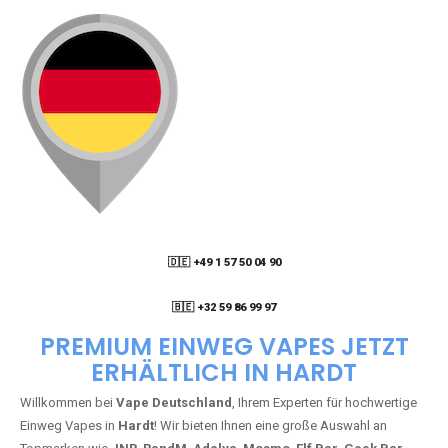
🇩🇪 +49 1 57 50 04 90
05
🇧🇪 +32 59 86 99 97
PREMIUM EINWEG VAPES JETZT
ERHÄLTLICH IN HARDT
Willkommen bei
Vape Deutschland
, Ihrem Experten für hochwertige
Einweg Vapes in
Hardt
! Wir bieten Ihnen eine große Auswahl an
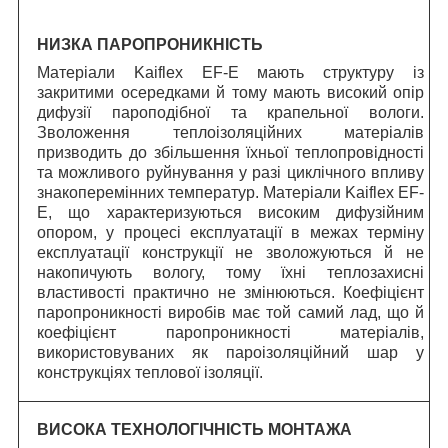
НИЗКА ПАРОПРОНИКНІСТЬ
Матеріали Kaiflex EF-E мають структуру із
закритими осередками й тому мають високий опір
дифузії пароподібної та крапельної вологи.
Зволоження теплоізоляційних матеріалів
призводить до збільшення їхньої теплопровідності
та можливого руйнування у разі циклічного впливу
знакоперемінних температур. Матеріали Kaiflex EF-
E, що характеризуються високим дифузійним
опором, у процесі експлуатації в межах терміну
експлуатації конструкції не зволожуються й не
накопичують вологу, тому їхні теплозахисні
властивості практично не змінюються. Коефіцієнт
паропроникності виробів має той самий лад, що й
коефіцієнт паропроникності матеріалів,
використовуваних як пароізоляційний шар у
конструкціях теплової ізоляції.
ВИСОКА ТЕХНОЛОГІЧНІСТЬ МОНТАЖА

——

**Work task:** What you return must match the lines from the top of the data through the line with "експлуатації конструкції не зволожуються й не" exactly, with the pictures removed.

**Expected answer:**
🇩🇪 +49 1 57 50 04 90
05
🇧🇪 +32 59 86 99 97
PREMIUM EINWEG VAPES JETZT
ERHÄLTLICH IN HARDT
Willkommen bei
Vape Deutschland
, Ihrem Experten für hochwertige
Einweg Vapes in
Hardt
! Wir bieten Ihnen eine große Auswahl an
НИЗКА ПАРОПРОНИКНІСТЬ
Матеріали Kaiflex EF-E мають структуру із
закритими осередками й тому мають високий опір
дифузії пароподібної та крапельної вологи.
Зволоження теплоізоляційних матеріалів
призводить до збільшення їхньої теплопровідності
та можливого руйнування у разі циклічного впливу
знакоперемінних температур. Матеріали Kaiflex EF-
E, що характеризуються високим дифузійним
опором, у процесі експлуатації в межах терміну
експлуатації конструкції не зволожуються й не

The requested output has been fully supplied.